[Extract]

■ ■ ■ ■

On Rick Bailey’s ‘Get Thee to a Bakery’

Rick Bailey
Paperback | 228 Pages | 5.5” x 8.5”
978-1496225511 | First Edition | $19.95
University of Nebraska Press (March 1, 2021) | BUY HERE

This book is a fun read made up of forty-two brief essays written in a well-paced voice that converses with you on a variety of topics. If Seinfeld was the show about nothing, this collection might be the book about everything. Bailey’s style was also captured by the subtitle of his first book: American English, Italian Chocolate: Small Subjects of Great Importance. I like that: Small Subjects of Great Importance. Bailey has nailed this approach. His essays are very peaceful on the reader’s brain. The Great Importance here is not in an overly serious way, or an over reaching way, but in a slow conversational , entertaining, and introspective way.

Here, he tells the origin story of his interest in words and the great importance of the small subjects:

When I was eighteen I was in a car wreck and broke both legs. I had to spend four months not walking, mostly confined to a hospital bed. It was like house arrest. This was pre-Kindle, pre-tablet, pre-computer, pre-cable TV, pre-VCR; pre-pre. To kill time I read a lot of books. While I read, I decided to work on my vocabulary. I fancied myself becoming bookish. Of necessity, my approach was old school. Set the book down, pick up a dictionary, look up the word and its definition; go back to the book and resume reading. It was a long interruption.

Chapter 14 / Do the Work

The essays rotate the small around the large and it’s all connected not by answers but in spending time with the questions.

More complex brain meant, eventually, more complex language. Forest and figs. And, thousands of years later, filigree and falafel. We may be at another inflection point today, with the device-ification of human thought. What will the long-term impact of digital technology be? Maybe Google is making us stupid. Or maybe, as Andy Clark, at University of Edinburgh, and David Chalmers, at the Australian National University, argue, computer and tablet and smartphone and Google are all part of “extended mind.” Mind, as they characterize it, is a “system made up of the brain plus parts of its environment.? Your diary is extended mind.

Chapter 14 / Do the Work

These essays look at travel, food, relationships, aging, how words work and in turn how the world works.

Chapter 24, Stand Up, is a good example of how the brief essays do multiple work. It ultimately is a tale about trees on the property lines and the shared ideas around maintenance, saving or giving up on a tree. In brief interludes from the central line, we see his relationship with his son, “Why don’t the trees fall down? Don’t they get tired? What if they decided to lie down and take a rest?” We see the relationship between husband and wife. The wife, normally the most loyal to the trees, ready to give up on these ones in the face of un-aesthetic maintenance options. The narrator reflecting on the difference and similarity of the difficulty men have with being short and women have with being tall. Remembering a star student, a tall young woman, and his wishing society hadn’t bent her towards making herself smaller on purpose, his wanting her to stand tall, to be full sized. These individual reflections, that gain more meaning as a whole, when they are brought together, demonstrate that time is well spent reflecting.

■ ■ ■ ■

[Dataset entries]
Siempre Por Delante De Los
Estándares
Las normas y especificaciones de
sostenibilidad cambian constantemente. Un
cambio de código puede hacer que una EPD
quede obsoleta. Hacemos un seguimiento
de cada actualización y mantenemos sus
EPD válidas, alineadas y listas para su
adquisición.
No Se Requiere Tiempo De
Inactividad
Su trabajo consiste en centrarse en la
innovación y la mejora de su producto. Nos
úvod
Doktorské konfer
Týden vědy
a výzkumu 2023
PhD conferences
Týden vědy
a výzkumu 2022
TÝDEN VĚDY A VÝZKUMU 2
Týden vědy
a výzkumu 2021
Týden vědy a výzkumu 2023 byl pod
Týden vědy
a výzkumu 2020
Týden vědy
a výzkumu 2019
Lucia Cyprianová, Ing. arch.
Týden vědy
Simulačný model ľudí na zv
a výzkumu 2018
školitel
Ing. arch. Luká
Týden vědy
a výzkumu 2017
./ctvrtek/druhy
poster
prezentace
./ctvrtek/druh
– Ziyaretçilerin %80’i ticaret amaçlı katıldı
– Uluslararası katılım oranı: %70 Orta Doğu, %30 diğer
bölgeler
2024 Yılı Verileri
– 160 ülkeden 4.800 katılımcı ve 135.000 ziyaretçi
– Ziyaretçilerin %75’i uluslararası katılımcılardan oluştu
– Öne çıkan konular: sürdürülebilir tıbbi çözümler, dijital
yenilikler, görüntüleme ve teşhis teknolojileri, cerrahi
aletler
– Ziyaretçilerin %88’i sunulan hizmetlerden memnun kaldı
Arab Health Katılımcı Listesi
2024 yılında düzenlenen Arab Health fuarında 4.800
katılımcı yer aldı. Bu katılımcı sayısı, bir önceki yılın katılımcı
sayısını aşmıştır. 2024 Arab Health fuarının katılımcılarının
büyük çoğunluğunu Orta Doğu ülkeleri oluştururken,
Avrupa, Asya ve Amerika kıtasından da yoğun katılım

■ ■ ■ ■

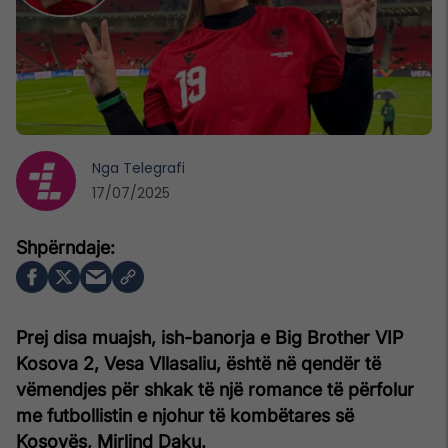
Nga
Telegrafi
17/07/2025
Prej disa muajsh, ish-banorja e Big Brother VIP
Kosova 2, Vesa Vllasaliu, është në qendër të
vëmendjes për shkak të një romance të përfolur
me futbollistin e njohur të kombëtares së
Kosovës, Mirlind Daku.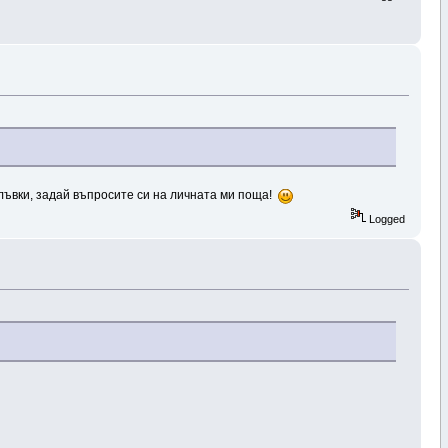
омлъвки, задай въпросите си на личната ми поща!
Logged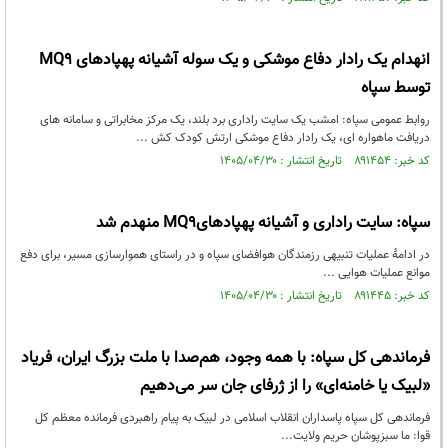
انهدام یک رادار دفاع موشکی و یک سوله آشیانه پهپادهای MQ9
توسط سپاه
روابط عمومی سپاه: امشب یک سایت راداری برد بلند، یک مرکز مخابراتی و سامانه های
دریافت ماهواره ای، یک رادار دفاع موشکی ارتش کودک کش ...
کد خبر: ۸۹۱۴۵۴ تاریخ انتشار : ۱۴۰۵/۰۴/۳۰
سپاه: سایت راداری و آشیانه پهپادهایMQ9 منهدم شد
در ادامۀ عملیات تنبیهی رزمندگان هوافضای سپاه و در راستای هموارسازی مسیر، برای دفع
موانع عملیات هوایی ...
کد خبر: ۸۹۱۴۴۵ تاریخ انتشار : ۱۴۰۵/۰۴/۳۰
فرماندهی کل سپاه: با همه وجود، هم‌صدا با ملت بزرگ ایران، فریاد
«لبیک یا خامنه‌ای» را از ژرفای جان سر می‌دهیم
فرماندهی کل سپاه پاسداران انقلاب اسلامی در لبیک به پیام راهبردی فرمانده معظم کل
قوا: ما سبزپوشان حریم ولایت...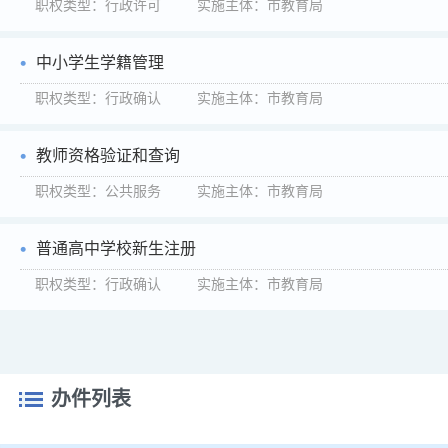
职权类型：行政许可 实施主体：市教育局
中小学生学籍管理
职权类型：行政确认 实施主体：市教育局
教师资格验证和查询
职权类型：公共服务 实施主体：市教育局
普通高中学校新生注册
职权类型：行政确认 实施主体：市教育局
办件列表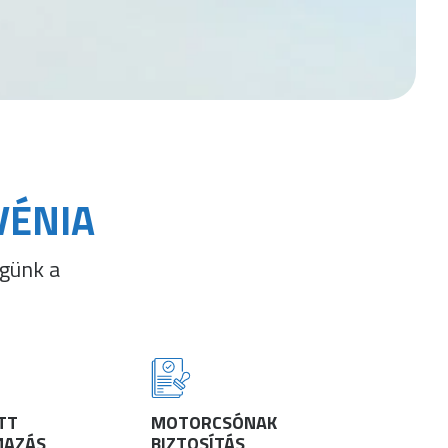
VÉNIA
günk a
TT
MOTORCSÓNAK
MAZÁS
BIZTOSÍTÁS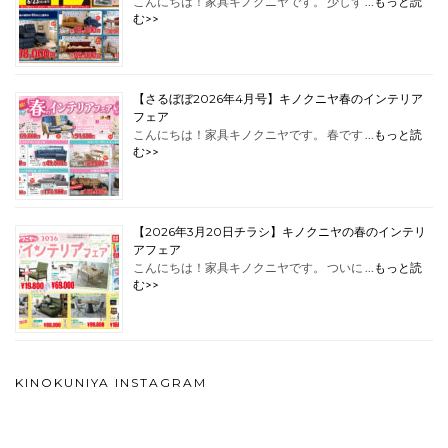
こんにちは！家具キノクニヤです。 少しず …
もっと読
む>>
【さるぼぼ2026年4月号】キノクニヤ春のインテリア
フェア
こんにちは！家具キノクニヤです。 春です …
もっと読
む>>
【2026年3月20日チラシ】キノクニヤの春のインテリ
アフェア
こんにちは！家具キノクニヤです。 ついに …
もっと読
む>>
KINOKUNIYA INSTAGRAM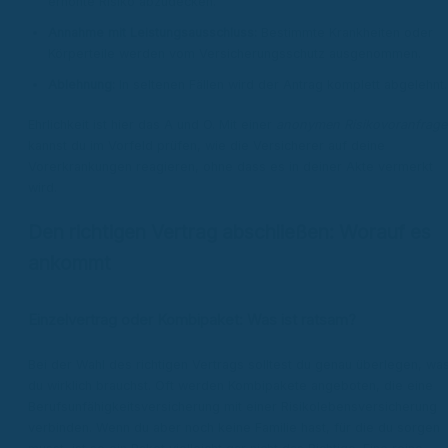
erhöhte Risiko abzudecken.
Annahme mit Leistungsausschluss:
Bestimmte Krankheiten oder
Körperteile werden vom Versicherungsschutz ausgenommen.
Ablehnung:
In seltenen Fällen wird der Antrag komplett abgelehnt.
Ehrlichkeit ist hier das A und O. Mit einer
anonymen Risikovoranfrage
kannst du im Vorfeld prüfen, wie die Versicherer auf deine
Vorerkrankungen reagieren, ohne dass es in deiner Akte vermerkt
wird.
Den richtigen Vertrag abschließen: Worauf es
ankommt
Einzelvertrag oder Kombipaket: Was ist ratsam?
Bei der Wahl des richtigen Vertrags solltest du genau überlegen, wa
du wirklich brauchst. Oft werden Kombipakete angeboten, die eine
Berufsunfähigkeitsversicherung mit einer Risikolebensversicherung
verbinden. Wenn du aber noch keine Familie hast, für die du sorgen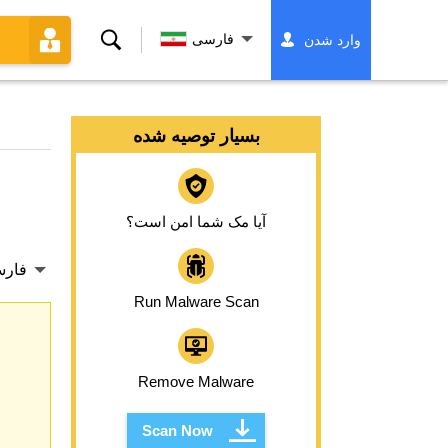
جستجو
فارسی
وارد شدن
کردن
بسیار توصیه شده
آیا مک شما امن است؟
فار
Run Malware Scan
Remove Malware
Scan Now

■ ■ ■ ■

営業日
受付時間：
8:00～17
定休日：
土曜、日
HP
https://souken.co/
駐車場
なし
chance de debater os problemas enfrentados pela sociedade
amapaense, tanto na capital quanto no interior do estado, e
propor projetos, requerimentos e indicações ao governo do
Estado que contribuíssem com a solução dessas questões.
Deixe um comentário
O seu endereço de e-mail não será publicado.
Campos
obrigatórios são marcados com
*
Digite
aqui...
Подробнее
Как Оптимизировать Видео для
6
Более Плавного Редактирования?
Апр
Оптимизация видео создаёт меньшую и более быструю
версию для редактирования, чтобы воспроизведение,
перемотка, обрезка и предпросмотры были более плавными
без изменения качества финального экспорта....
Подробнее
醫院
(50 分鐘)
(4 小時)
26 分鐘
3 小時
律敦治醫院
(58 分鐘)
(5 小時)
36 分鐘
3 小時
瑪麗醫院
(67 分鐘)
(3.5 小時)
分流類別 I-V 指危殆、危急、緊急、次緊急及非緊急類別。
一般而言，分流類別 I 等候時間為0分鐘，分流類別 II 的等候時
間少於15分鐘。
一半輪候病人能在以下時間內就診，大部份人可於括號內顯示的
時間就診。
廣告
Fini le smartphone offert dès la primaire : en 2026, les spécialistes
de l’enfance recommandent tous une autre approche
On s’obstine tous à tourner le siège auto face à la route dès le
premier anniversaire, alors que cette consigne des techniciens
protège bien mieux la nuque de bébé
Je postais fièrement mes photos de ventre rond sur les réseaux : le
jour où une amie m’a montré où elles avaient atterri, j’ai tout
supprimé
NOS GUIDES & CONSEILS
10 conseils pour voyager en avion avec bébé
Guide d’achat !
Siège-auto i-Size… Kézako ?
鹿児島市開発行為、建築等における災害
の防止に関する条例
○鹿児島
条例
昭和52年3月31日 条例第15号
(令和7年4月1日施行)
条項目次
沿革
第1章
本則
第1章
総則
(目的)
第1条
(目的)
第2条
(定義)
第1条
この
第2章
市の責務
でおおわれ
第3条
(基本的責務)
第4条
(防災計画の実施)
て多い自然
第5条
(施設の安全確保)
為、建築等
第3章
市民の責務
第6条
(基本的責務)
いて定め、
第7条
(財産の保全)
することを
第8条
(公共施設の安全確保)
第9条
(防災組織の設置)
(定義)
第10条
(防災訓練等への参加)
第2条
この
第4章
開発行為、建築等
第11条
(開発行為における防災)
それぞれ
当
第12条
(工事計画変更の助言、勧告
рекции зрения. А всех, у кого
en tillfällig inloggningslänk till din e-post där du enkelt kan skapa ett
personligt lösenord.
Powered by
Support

■ ■ ■ ■

[What you have to do] Please transcribe the review of the book above, from "This book is" up to and including "and introspective way.".

[Your response]
This book is a fun read made up of forty-two brief essays written in a well-paced voice that converses with you on a variety of topics. If Seinfeld was the show about nothing, this collection might be the book about everything. Bailey’s style was also captured by the subtitle of his first book: American English, Italian Chocolate: Small Subjects of Great Importance. I like that: Small Subjects of Great Importance. Bailey has nailed this approach. His essays are very peaceful on the reader’s brain. The Great Importance here is not in an overly serious way, or an over reaching way, but in a slow conversational , entertaining, and introspective way.